Our rules adviser and staff sailing director were involved with the integration of the system into our race documents to ensure compliance with the Racing Rules of Sailing. Preferring to err on the conservative side until we moved to RTK accuracy, we made it clear to competitors that “OCS calls will be based upon visual observation of the Race Committee” and added reference to the Velocitek system in the section where we discuss the RC’s intention to hail OCS boats over VHF. We also stipulated that failure to do so isn’t grounds for redress. All other trappings of a Rule 26 start remain unchanged: flags (including X-ray), sounds and courtesy VHF announcements.

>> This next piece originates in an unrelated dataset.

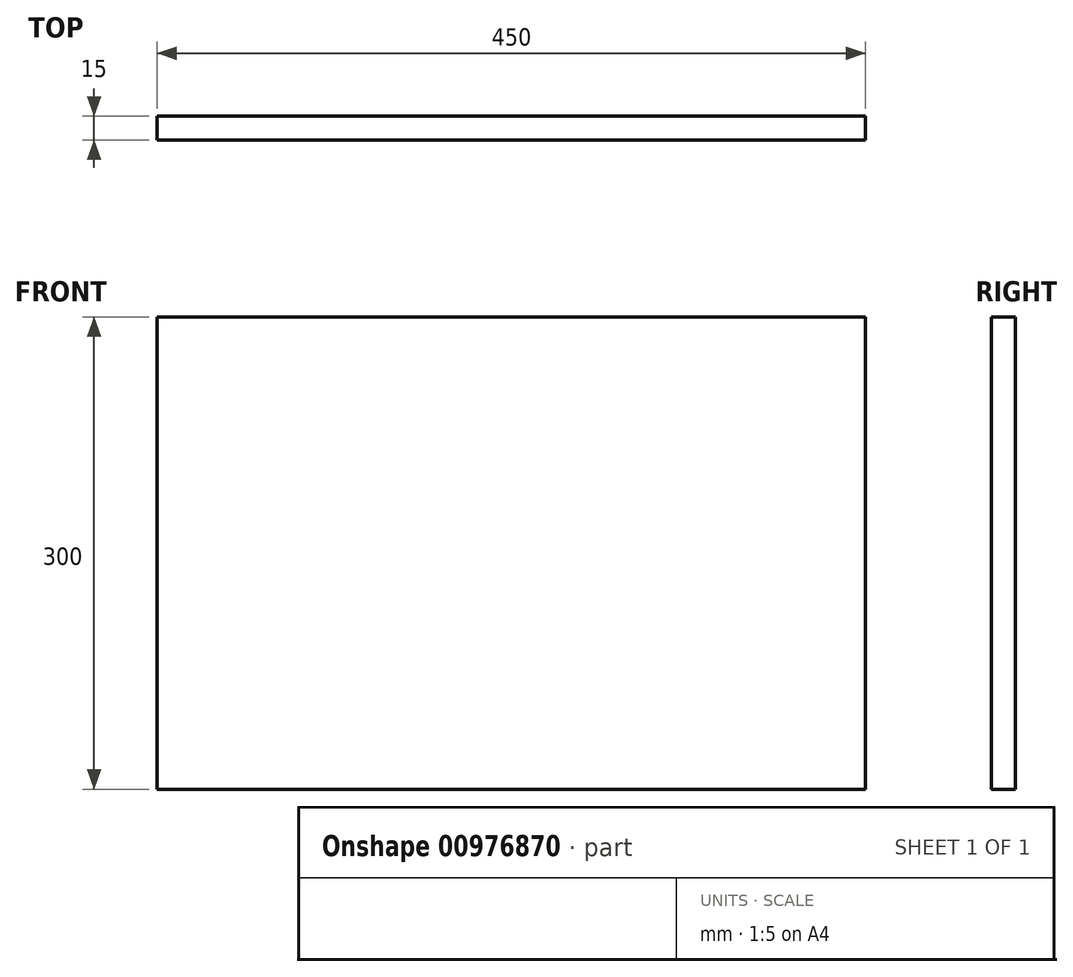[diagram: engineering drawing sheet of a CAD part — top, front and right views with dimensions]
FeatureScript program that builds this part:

As you can imagine, we fielded numerous “you called me over, but the box said I was good” comments in the early days, but we accepted and were open and transparent about the system shortcomings as it developed. It often felt as if we were building an airplane as we taxied down the runway, but having the IC37 Class sailors involved in every step of the process made it a rewarding project for all as the system evolved.

For 2024, we’re advancing to RTK accuracy. We’re certain at this point that it’s the right solution for starting sailboat races, and the industry agrees. Vakaros recently announced that its HALO (High Accuracy Location and Orientation) RTK device is on the horizon, so exciting things are on the way with RTK. The units will get smaller and sleeker—the size of a hockey puck—and will integrate into a boat’s NMEA 2000 bus, eliminating the need to charge the transponders at night and allowing starting data to be displayed on an existing display, with no need for an additional screen at the mast.

For smaller boats or boats that don’t allow pinging, we’ll begin to see screenless units that rely on lights or sound for OCS notification, and integration with smartwatches where class rules allow. There will be a push for integration with various handicap systems, with a goal of being able to see a boat’s current corrected position in the fleet during the race and having the system generate ­provisional results as the last boat crosses the finish line. 

Next on the to-do list is for RTK starting technology to become open source, with the development of a standardized system that will allow sailors to use the hardware of their choice to display the data. It would behoove us all as sailors for there to be one network that is compatible with all devices.